I’d say 90% of my clients say they want to breastfeed, but between birth and 6 weeks nearly half of them stop. Which is ok, if that’s what they want or need for their babies. Really, I have no judgement about that.
But…I can’t help but feel like many people stop because they don’t know what to do. They don’t know what is normal or that it can be difficult sometimes. I think people are told “it’s natural” but don’t know where to turn when natural is difficult. I think if there were more support, if I could follow up with them in some way, if they knew where to turn, then perhaps they wouldn’t have to bag breastfeeding if they didn’t want to. KellyMom.com is a great online resource and so is the Lactation Office at the hospital.
I have always seen this need and this is why I teamed up with another L&D nurse who is a Lactation Consultant, and we started our own in-home lactation and childbirth education business, BellyGoRound. We have found that people who want to continue breastfeeding just need a little extra support. My partner will come to your home and do a breastfeeding assessment with you. Insurance usually reimburses the clients too (we provide coded billing to submit to insurance). I love being able to serve clients in both capacities, as a midwife at Advanced Care for Women, and then as co-owner at BellyGoRound.
We’ve seen the great care you provide for your patients. Is the old saying true, “I don’t need a doula because I’ve got a midwife?”
In an ideal world, I would get to stay with every patient, helping them through their entire labor. The reality is…I often have to see 20 patients a day, even while I have a patient in labor at the hospital. As much as I’d like to give individualized, holistic care to each patient for the entirety of her labor, unfortunately, my time is so limited and there is definitely space during pregnancy and birth for having a doula on your team to provide continuous support that I cannot realistically provide.
And then afterwards-- I’ve already mentioned how much of a freak I am because I miss my patients so much, right? After they leave the hospital, I don’t see them again for 6 weeks. I’d *love* to be able to call them, check-in on their aftercare, help them process the birth, do some follow-ups. But that’s not a role I can currently fill. That’s where doulas come in. They get to do all of the non-medical stuff I wish there was time for me to do. They are certainly a great idea before and after birth, and I am happy to work with them as part of the birth team, because it means I know my patients are getting great support throughout their whole pregnancy, labor and after the baby arrives.
You love your maternity clients so much!

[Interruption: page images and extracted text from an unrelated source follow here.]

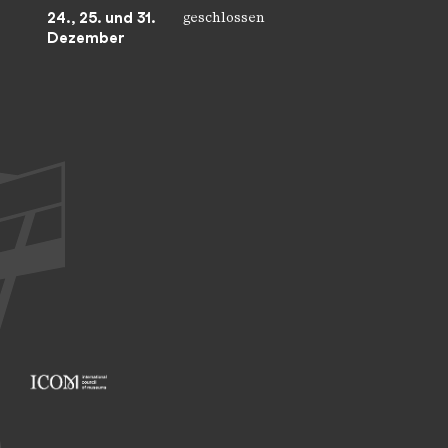
24., 25. und 31.
geschlossen
Dezember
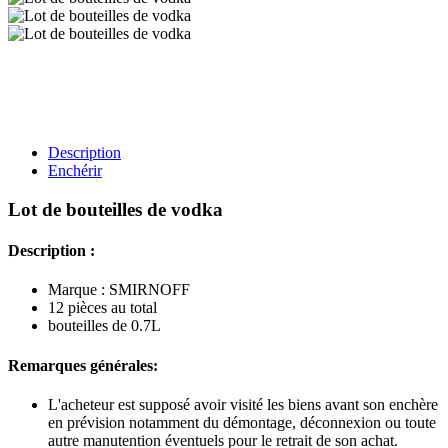
Description
Enchérir
Lot de bouteilles de vodka
Description :
Marque : SMIRNOFF
12 pièces au total
bouteilles de 0.7L
Remarques générales:
L'acheteur est supposé avoir visité les biens avant son enchère
en prévision notamment du démontage, déconnexion ou toute
autre manutention éventuels pour le retrait de son achat.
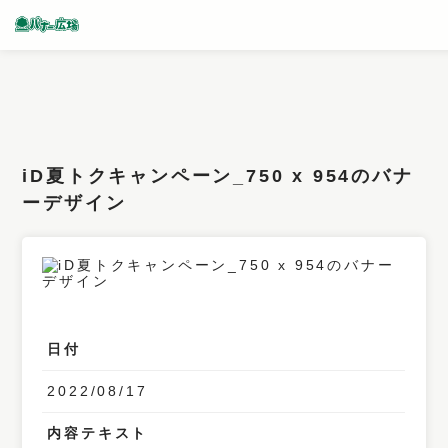
条件検索
キーワード
iD夏トクキャンペーン_750 x 954のバナ
フィルター
ーデザイン
サイズ
カラー
業種
日付
デザイン
2022/08/17
タイプ
要素
内容テキスト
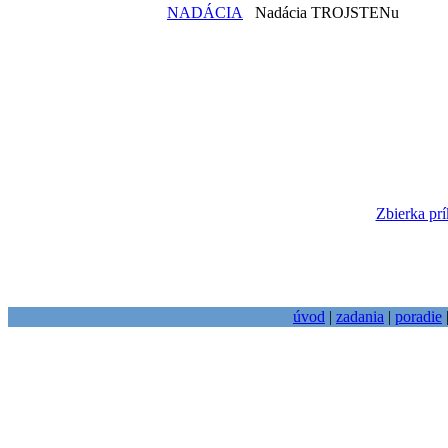
NADÁCIA
Nadácia TROJSTENu
Zbierka prí
úvod
|
zadania
|
poradie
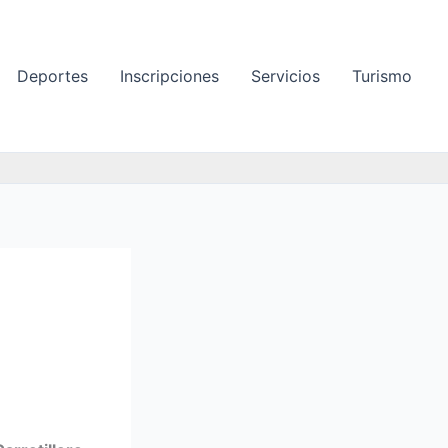
Deportes
Inscripciones
Servicios
Turismo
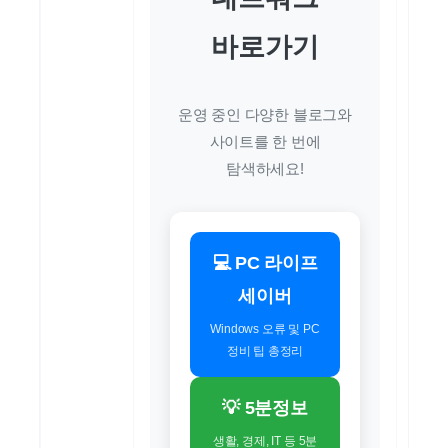
바로가기
운영 중인 다양한 블로그와
사이트를 한 번에
탐색하세요!
💻 PC 라이프
세이버
Windows 오류 및 PC
정비 팁 총정리
💡 5분정보
생활, 경제, IT 등 5분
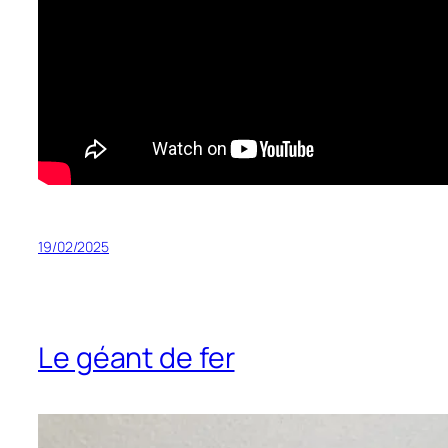
19/02/2025
Le géant de fer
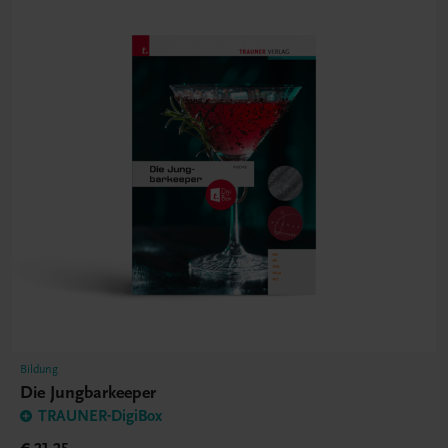
Bildung
Die Jungbarkeeper
TRAUNER-DigiBox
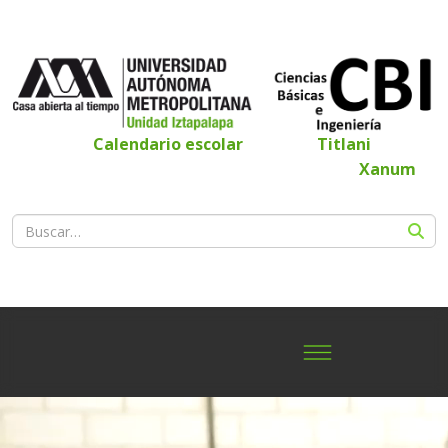
Calendario escolar
Titlani
Xanum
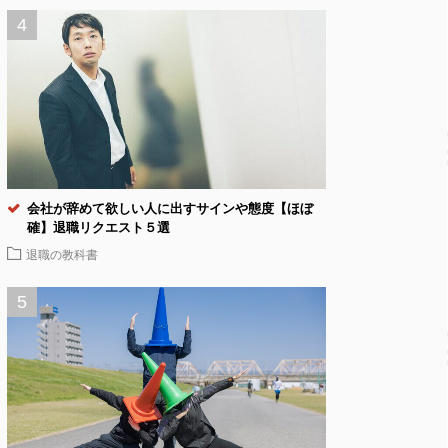
会社が辞めて欲しい人に出すサインや態度【ほぼ
確】退職リクエスト５選
退職の教科書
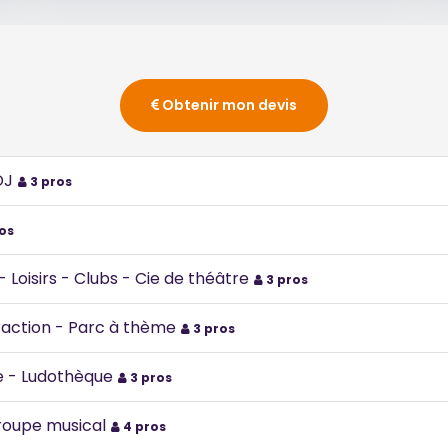
Obtenir mon devis
DJ
3 pros
os
 Loisirs - Clubs - Cie de théâtre
3 pros
traction - Parc à thème
3 pros
e - Ludothèque
3 pros
roupe musical
4 pros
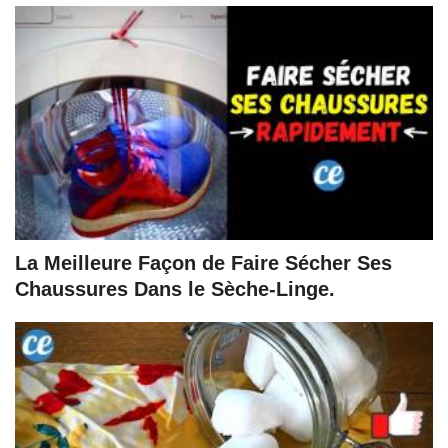
La Meilleure Façon de Faire Sécher Ses
Chaussures Dans le Sèche-Linge.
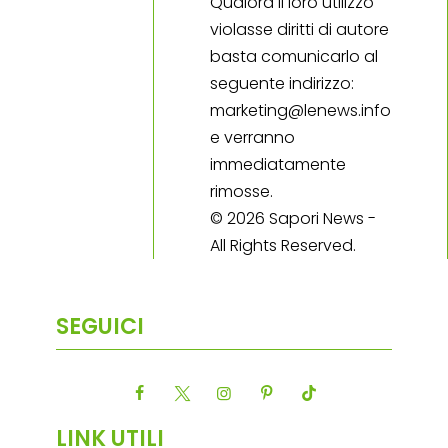
Qualora il loro utilizzo
violasse diritti di autore
basta comunicarlo al
seguente indirizzo:
marketing@lenews.info
e verranno
immediatamente
rimosse.
© 2026 Sapori News -
All Rights Reserved.
SEGUICI
LINK UTILI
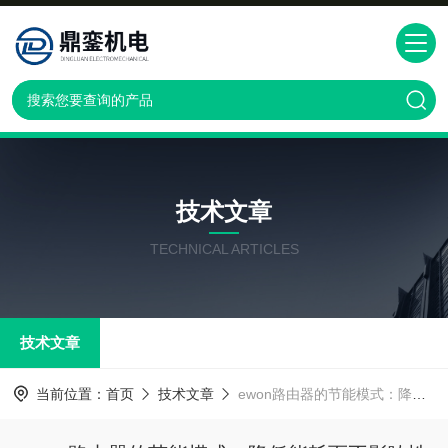
技术文章
TECHNICAL ARTICLES
技术文章
当前位置：
首页
技术文章
ewon路由器的节能模式：降低能耗而不影响性能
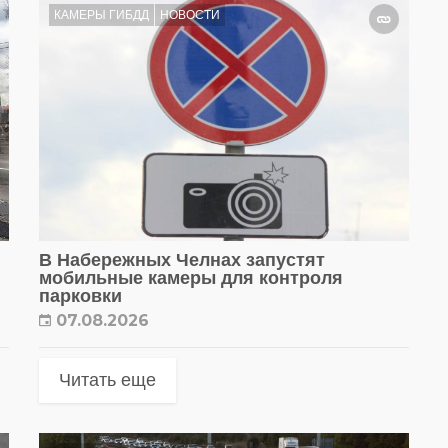
КАМЕРЫ ГИБДД
НОВОСТИ
В Набережных Челнах запустят
мобильные камеры для контроля
парковки
07.08.2026
Читать еще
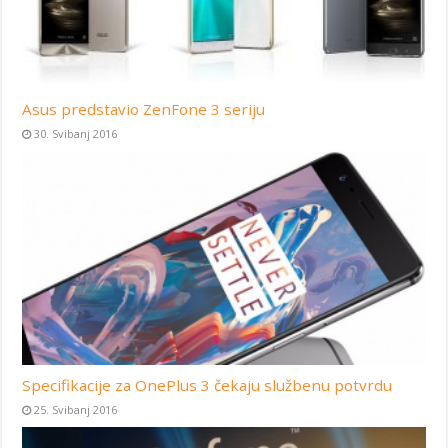
Asus predstavio ZenFone 3 seriju
30. Svibanj 2016
Specifikacije za OnePlus 3 čekaju službenu potvrdu
25. Svibanj 2016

Do you also do well-women visits and see them for other common gynecological issues so you can keep in touch with them?
Yes! Many folks do not know this…CNMs can care for women throughout the lifespan (from teens who need birth control to post-menopausal woman and everything in between)! We can do well-woman exams (Pap smears/mammograms), provide primary care for basic illness/health prevention, diagnose and treat basic gynecological problems, as well as care for you during your pregnancy and birth. It is my desire for all women to know they need a midwife, no matter their stage in life!
We would like to thank Amy for her generosity of time and spirit in sitting down for our interview. Amy Frederick sees patients at Advanced Care for Women, helps them deliver at Spotyslvania Regional Medical Center and would love to see you there too!